Harden paired up with Chris Paul and they were the shepherds of one of the NBA’s greatest teams to never win a championship. Relationships frayed, Russell Westbrook came in, and a weakness was recognized on the Rockets. Harden wasn’t the arbiter of time, the defense was. They doubled him when he crossed half court, and signed off on playing 3-on-4 defense to avoid Harden’s sensational isolation stylings. It worked. And one of the most dominating on-ball presences decided he wanted to be insulated against that, and requested a trade away from Houston. He ended up in Brooklyn, fought through a significant hamstring injury in the playoffs, then found himself mired in all the controversy of the 21-22 Nets.
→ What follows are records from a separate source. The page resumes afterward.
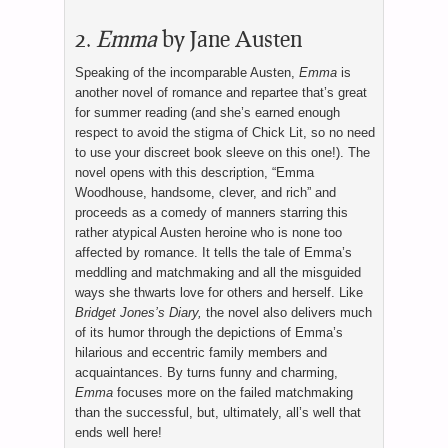
2.
Emma
by Jane Austen
Speaking of the incomparable Austen,
Emma
is
another novel of romance and repartee that’s great
for summer reading (and she’s earned enough
respect to avoid the stigma of Chick Lit, so no need
to use your discreet book sleeve on this one!). The
novel opens with this description, “Emma
Woodhouse, handsome, clever, and rich” and
proceeds as a comedy of manners starring this
rather atypical Austen heroine who is none too
affected by romance. It tells the tale of Emma’s
meddling and matchmaking and all the misguided
ways she thwarts love for others and herself. Like
Bridget Jones’s Diary,
the novel also delivers much
of its humor through the depictions of Emma’s
hilarious and eccentric family members and
acquaintances. By turns funny and charming,
Emma
focuses more on the failed matchmaking
than the successful, but, ultimately, all’s well that
ends well here!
Kyrie Irving the part time player, Kevin Durant injured - Harden didn’t want ‘Harden-ball’ again. 

So, here he is in Philadelphia, the arbiter of time, the author of their offense, and finding success for himself and others, at the right time. Maxey’s 21 second half points to help dispatch of the Nets came largely on second-side action after Harden tilted the defense in his favor. Maxey is rapid in every sense of the word, and giving him the option to attack off of Embiid and Harden’s incredible gravity is a death sentence. He’s had one 3-game stretch of scoring better than when Harden arrived. A scintillating stretch of 88 points on 58 shots. With Harden? 75 on 42. The efficiency is a little mind numbing. 

Embiid’s comments in regards to Harden are no doubt applicable for Maxey as well: “That was probably the most wide open I’ve ever been in my career. I had a lot of easy baskets. I used to have to work for everything.” 

The arbiter of time will continue to find it for himself and others.